Check every line of the material for the word "each". Copy those that have it.

Data for this exercise Block Start

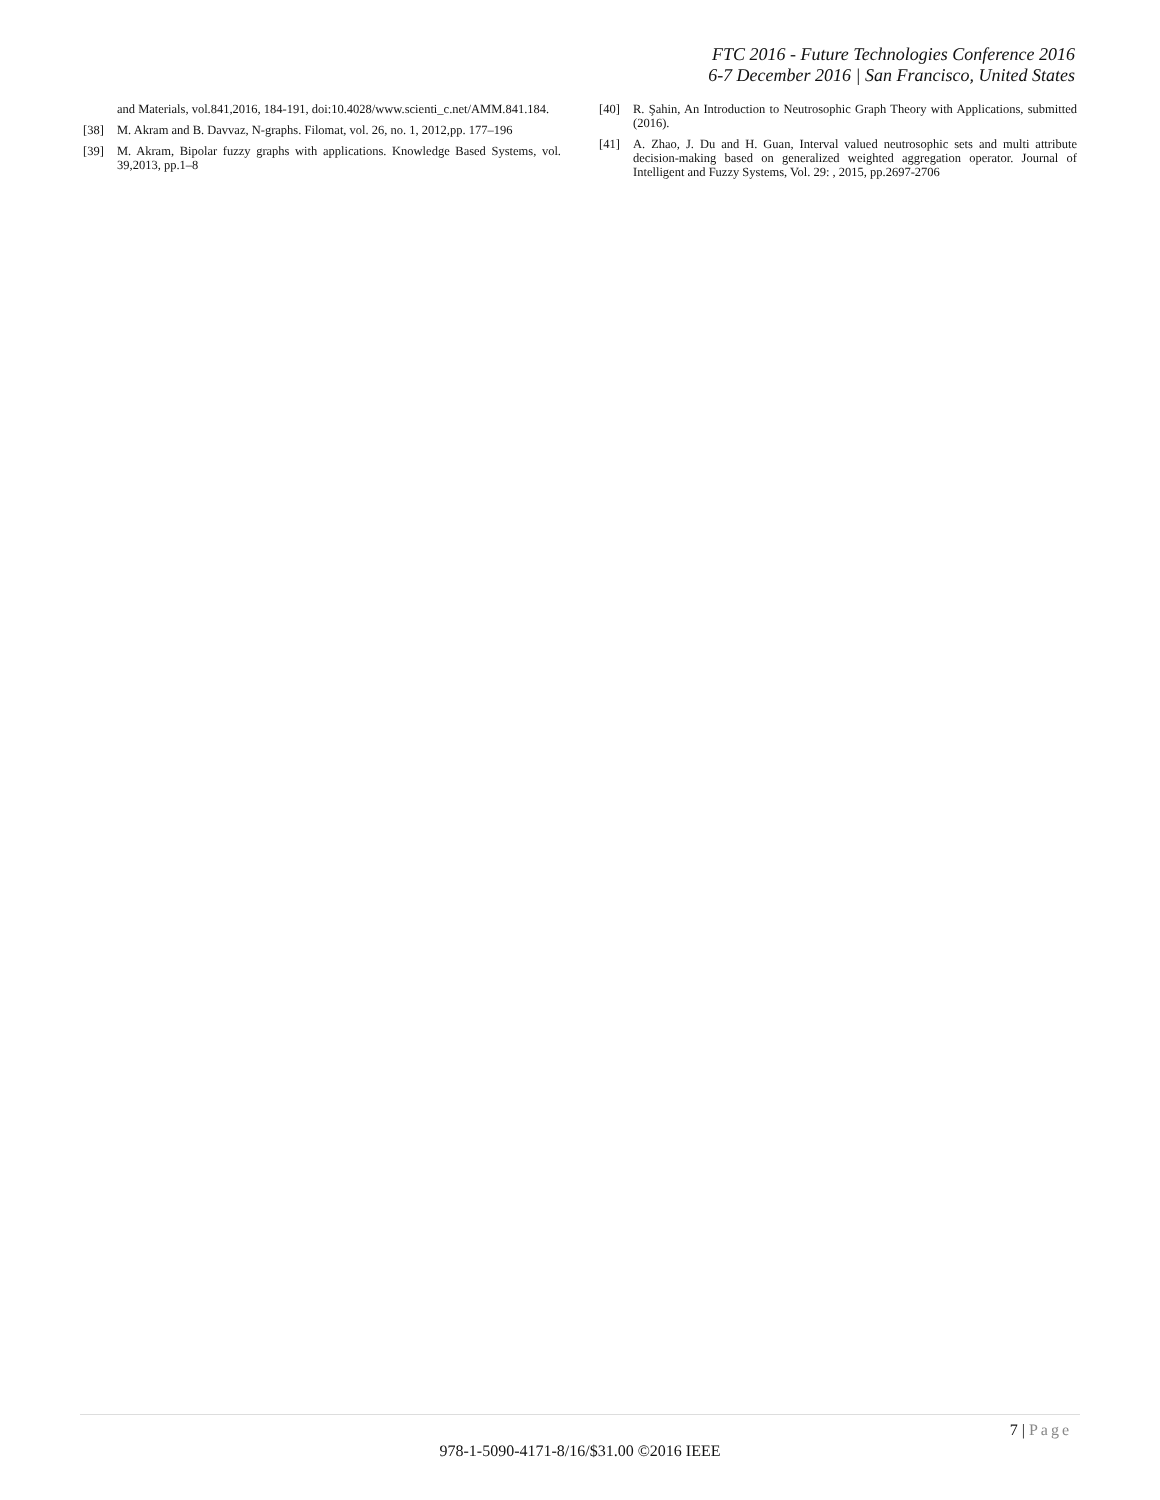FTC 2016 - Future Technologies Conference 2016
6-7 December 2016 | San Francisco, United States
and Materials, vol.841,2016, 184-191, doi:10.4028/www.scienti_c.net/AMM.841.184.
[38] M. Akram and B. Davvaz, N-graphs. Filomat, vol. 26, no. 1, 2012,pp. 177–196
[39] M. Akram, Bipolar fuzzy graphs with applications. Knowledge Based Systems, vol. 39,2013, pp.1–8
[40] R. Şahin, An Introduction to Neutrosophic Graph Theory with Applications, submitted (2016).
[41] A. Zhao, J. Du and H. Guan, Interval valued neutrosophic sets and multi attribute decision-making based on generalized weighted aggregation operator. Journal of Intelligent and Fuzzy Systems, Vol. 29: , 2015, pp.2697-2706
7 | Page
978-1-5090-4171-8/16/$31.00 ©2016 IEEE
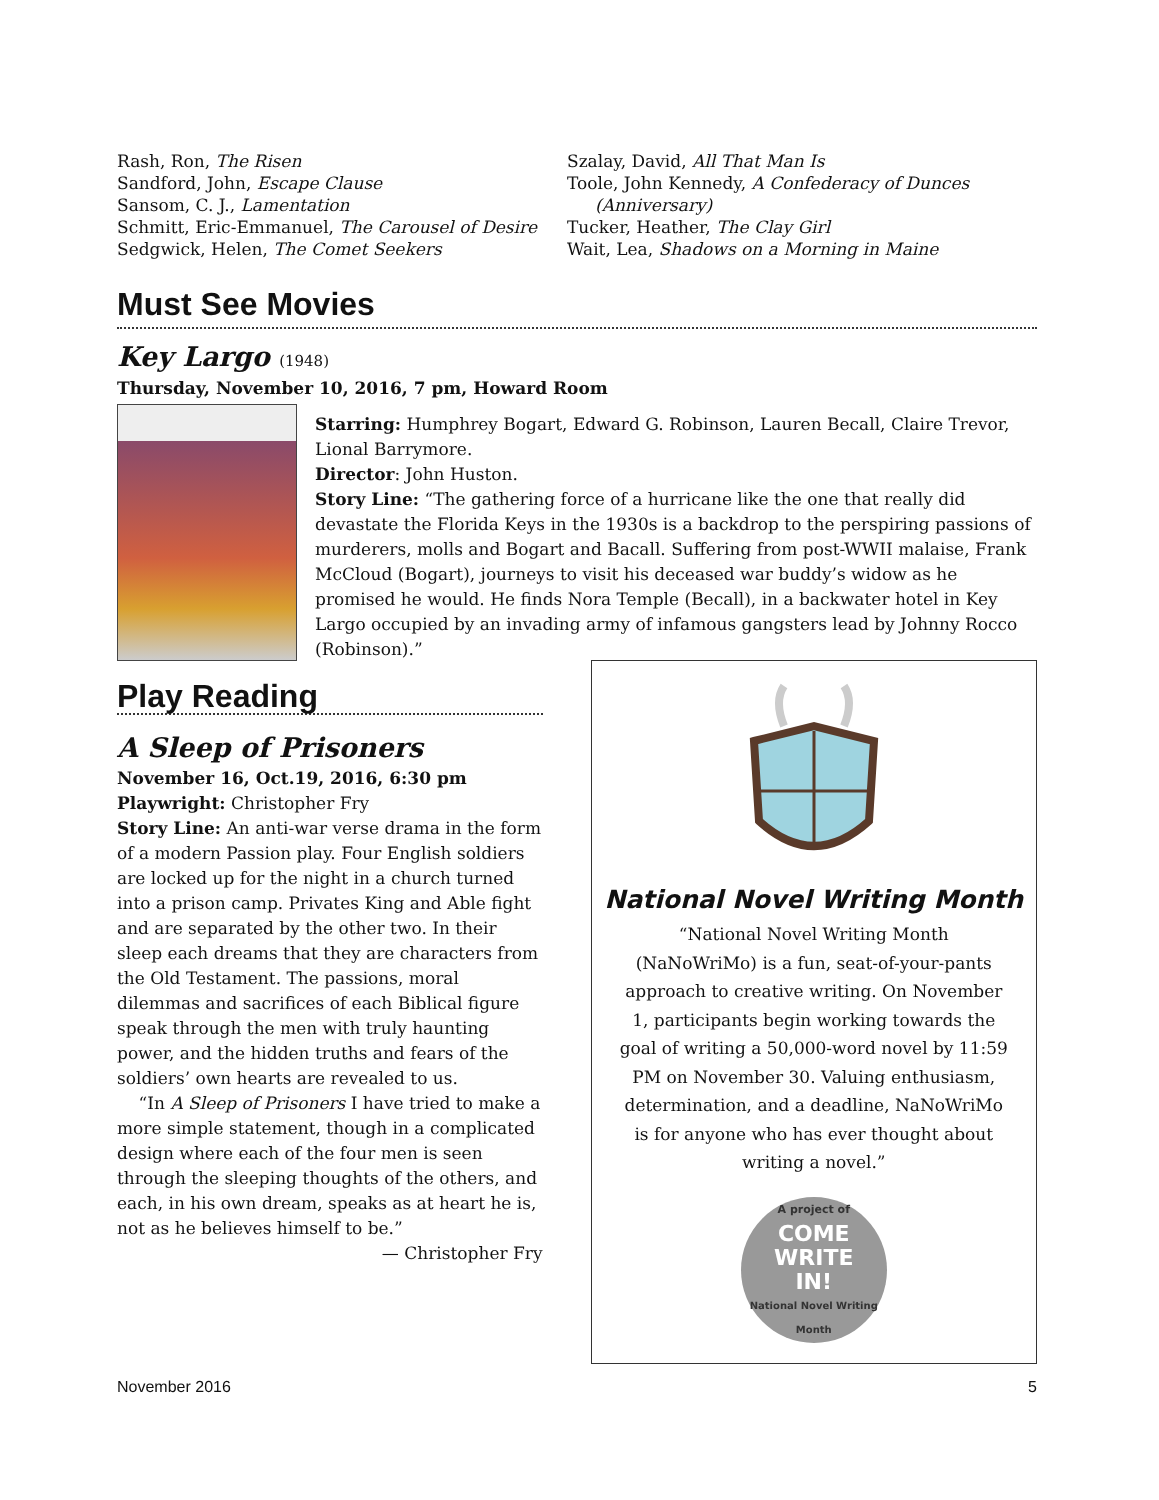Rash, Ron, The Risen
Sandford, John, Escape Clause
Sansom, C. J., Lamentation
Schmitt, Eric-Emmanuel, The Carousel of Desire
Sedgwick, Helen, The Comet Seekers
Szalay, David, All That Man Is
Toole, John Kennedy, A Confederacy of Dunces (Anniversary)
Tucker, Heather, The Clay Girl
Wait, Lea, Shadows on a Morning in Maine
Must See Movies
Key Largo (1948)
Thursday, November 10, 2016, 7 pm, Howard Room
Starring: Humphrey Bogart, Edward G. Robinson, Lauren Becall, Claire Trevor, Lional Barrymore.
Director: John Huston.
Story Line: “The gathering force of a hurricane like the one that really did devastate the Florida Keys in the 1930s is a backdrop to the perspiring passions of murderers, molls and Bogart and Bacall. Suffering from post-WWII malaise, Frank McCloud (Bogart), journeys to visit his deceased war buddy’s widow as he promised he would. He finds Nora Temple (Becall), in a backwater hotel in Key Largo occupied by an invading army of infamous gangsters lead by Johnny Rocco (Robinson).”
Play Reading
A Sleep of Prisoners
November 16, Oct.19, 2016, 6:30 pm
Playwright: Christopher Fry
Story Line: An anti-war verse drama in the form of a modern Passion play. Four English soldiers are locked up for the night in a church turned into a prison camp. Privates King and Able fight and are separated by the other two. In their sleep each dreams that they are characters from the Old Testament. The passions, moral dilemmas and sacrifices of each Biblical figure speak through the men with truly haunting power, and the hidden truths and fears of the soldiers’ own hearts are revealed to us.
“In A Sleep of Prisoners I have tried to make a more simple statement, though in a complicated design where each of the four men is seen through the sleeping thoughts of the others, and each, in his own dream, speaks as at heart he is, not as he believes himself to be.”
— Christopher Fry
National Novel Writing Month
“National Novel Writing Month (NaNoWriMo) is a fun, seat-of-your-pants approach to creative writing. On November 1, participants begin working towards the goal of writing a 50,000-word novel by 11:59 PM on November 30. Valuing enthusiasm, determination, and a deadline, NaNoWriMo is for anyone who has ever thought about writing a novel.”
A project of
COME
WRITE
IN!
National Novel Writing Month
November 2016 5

Data for this exercise Block End

* _Answer box_:
Story Line: An anti-war verse drama in the form of a modern Passion play. Four English soldiers are locked up for the night in a church turned into a prison camp. Privates King and Able fight and are separated by the other two. In their sleep each dreams that they are characters from the Old Testament. The passions, moral dilemmas and sacrifices of each Biblical figure speak through the men with truly haunting power, and the hidden truths and fears of the soldiers’ own hearts are revealed to us.
“In A Sleep of Prisoners I have tried to make a more simple statement, though in a complicated design where each of the four men is seen through the sleeping thoughts of the others, and each, in his own dream, speaks as at heart he is, not as he believes himself to be.”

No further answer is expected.